• **What the task requires**:
Rewrite the records as a Markdown table with the columns Row and Line, numbering each row and leaving out blank lines. Start with the line that contains "Rank the categories" and continue through the line that contains "Closing Period".

• **Records to process**:
§ §
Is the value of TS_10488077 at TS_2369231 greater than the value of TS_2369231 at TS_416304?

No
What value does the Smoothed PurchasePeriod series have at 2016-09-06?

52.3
§ §
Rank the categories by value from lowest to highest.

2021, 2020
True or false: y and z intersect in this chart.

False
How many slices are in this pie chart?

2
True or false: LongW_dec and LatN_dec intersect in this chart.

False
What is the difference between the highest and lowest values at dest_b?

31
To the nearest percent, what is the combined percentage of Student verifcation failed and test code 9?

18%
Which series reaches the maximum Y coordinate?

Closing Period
§ §
• **Solution for this task**:
| Row | Line |
|---|---|
| 1 | Rank the categories by value from lowest to highest. |
| 2 | 2021, 2020 |
| 3 | True or false: y and z intersect in this chart. |
| 4 | False |
| 5 | How many slices are in this pie chart? |
| 6 | 2 |
| 7 | True or false: LongW_dec and LatN_dec intersect in this chart. |
| 8 | False |
| 9 | What is the difference between the highest and lowest values at dest_b? |
| 10 | 31 |
| 11 | To the nearest percent, what is the combined percentage of Student verifcation failed and test code 9? |
| 12 | 18% |
| 13 | Which series reaches the maximum Y coordinate? |
| 14 | Closing Period |